Mas uma coisa sabe: qualquer evento nos marca e nos transforma só na repetição ou, melhor dito, num segundo momento, em que ele é evocado, retomado, revivido. Qualquer cura tem duas faces: uma, digamos assim, demolidora, que desfaz as certezas cristalizadas da história que nos acua em sintomas que, à vista de nosso passado, parecem inelutáveis, e outra, construtiva, que nos permite reinventar ou modificar um pouco a história da qual seríamos o fruto.

Duas razões, então, para que façamos o esforço de evocar o passado, em cada cura: para reinventar o sentido de uma história e para amenizar o peso do futuro, devolvendo assim, quem sabe, seu justo lugar ao presente de nossas vidas.

Você se queixa também de que alguns de seus pacientes parecem considerar que todos os seus males são, por assim dizer, resultados de causas externas. Essa distinção entre eventos externos e eventos internos, culpa da gente e culpa dos outros, alimenta um conflito infindável entre sociólogos e psicoterapeutas ou, às vezes, entre psicólogos sociais e psicólogos clínicos. No ringue, parece que se enfrentam dois lutadores; de um lado, os que acham que a personalidade e os sintomas são frutos da cultura, do emaranhado das relações e dos acidentes da vida, do outro, os que acham que personalidade e sintomas são frutos da dinâmica interna de impulsões, desejos e censuras que se originariam no fundo singular da alma.

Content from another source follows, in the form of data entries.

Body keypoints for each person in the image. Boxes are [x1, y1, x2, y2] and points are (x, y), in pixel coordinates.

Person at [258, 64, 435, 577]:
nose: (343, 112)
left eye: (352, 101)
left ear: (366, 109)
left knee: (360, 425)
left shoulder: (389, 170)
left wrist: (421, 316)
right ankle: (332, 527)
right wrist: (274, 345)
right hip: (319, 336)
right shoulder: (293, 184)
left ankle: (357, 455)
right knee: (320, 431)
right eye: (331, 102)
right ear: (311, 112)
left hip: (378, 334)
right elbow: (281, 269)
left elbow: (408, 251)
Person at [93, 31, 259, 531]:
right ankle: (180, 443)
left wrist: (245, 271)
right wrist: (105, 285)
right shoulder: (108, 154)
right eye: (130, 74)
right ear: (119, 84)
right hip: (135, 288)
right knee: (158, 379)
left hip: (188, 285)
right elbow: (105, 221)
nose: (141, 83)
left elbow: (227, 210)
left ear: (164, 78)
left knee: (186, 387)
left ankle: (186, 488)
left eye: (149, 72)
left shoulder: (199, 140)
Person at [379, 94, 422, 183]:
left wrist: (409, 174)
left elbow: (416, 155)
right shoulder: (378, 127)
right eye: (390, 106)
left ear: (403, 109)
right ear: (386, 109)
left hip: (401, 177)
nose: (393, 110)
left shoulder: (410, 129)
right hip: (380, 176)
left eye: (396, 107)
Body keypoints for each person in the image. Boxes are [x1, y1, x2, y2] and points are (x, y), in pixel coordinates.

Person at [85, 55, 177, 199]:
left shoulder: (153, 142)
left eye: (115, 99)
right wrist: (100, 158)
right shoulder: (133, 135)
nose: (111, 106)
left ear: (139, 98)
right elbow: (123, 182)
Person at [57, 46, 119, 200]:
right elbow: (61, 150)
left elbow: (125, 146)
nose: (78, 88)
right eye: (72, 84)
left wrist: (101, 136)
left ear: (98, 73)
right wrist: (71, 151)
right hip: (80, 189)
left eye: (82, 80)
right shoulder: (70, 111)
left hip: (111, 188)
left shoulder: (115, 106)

Mas não esqueça que somos todos membros de algum grupo burocrático, assim como somos todos suficientemente narcisistas para deixar ao olhar dos outros o cuidado de decidir quem somos.

Você me pergunta: “Que mais você gostaria de me dizer, antes que a gente se separe?” Claro, há mais mil coisas das quais gostaria de lhe falar um pouco. De qualquer forma, como lembrava Freud, a gente nunca consegue transmitir o que sabe de melhor.

O importante, para mim, não é que os dolorosos sejam evitados; o importante é que todos sejam saborosos, ou seja, que topemos saboreá-los. Eles querem mudar, e você também, junto com eles, pode querer que eles mudem. Mas uma mudança não é coisa que possa ser imposta. Ela não virá da imposição do rigor abstrato da técnica que você aprendeu, do setting no qual você se formou ou da teoria com a qual você escolheu justificar suas palavras e seus atos terapêuticos. Ao contrário, para que uma mudança aconteça um dia, é preciso que uma relação comece; e uma relação só pode começar nas condições que são irrenunciáveis por seu paciente.